16 December 2009

Some Metropole Residents

The Metropole Is Our Home from Barbara Wolf on Vimeo.

5 comments:

Anonymous said...

I don't buy their arguments at all. They are being offered vouchers to relocate anywhere they please, money for relocation costs, and an entire year to find a new place. Plus, the new units available to them throughout the city are larger and newer than the current run down metropole apartments. That's a better deal than any market rate apartment dweller could ever dream of.
3CDC is going way beyond what's expected of them in relocating section 8 residents.

Anonymous said...

Its not all about finances. The value of home, place, proximity and experience often trump size and year built.

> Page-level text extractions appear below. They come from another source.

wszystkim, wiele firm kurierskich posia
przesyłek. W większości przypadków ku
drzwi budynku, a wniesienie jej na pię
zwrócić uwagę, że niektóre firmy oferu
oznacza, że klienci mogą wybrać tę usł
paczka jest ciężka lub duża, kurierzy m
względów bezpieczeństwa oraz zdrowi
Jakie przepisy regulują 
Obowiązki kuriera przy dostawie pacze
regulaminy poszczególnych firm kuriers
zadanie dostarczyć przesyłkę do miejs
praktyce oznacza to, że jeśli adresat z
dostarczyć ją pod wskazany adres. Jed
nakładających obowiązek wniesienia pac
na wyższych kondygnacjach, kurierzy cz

A better deal than market rate sounds great to someone who can afford market rate.

JFV

CityKin said...

Single poor people often prefer small places with utilites and some furnishing included. These types of places are critical to center cities IMO and no one is building such places. In fact they are removing the few left. Many people on the edge of homelessness are more successful in such places instead of bigger, unfurnished places.

Travis Estell said...

I'm sorry that they are losing their homes, but here's how I see it.

- The living conditions in the building are terrible. I've talked to someone who has toured the building himself, and he described to me the tiny bedrooms, filthy shared bathrooms, and crime taking place in the hallways, including prostitution and drug sales. The residents deserve better.

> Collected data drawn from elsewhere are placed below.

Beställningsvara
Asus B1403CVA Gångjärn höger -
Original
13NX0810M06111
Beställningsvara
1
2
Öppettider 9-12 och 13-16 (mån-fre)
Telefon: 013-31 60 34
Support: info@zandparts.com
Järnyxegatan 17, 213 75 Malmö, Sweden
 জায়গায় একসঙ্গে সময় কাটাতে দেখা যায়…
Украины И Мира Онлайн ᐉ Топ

- They are renters, and they have no stake in the building. I am a renter, too, and if my landlord came to me and said that my building was no longer for lease, I'd have no choice but to move. Same situation here. It's not discrimination against the current residents, it's just how the chips fall.

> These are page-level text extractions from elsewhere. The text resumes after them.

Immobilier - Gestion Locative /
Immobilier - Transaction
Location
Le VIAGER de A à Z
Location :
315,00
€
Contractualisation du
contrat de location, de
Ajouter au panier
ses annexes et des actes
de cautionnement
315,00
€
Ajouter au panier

- They will be given relocation assistance and vouchers, which is more than what's required by law. If I were to be kicked out of my rental unit, I would receive none of this help.

I hope that these residents can be relocated somewhere else in the downtown or OTR area that will be as convenient for their particular needs and not cost them any more in rent.

Alexis L. of One Grand Home said...

Thank you for posting this. Cincinnati, in its desire to elevate its status, has resorted to the sort of gentrification that treats many people like so much detritus to be swept out of the way. While some degree of displacement is probably inevitable (and I've not lived in Cincinnati for a long while so I cannot opine on the Metropole development in particular) it's at least important to acknowledge that many people, regardless of their income level or ownership status, feel a bonding with their homes and the communities they have established around where they live.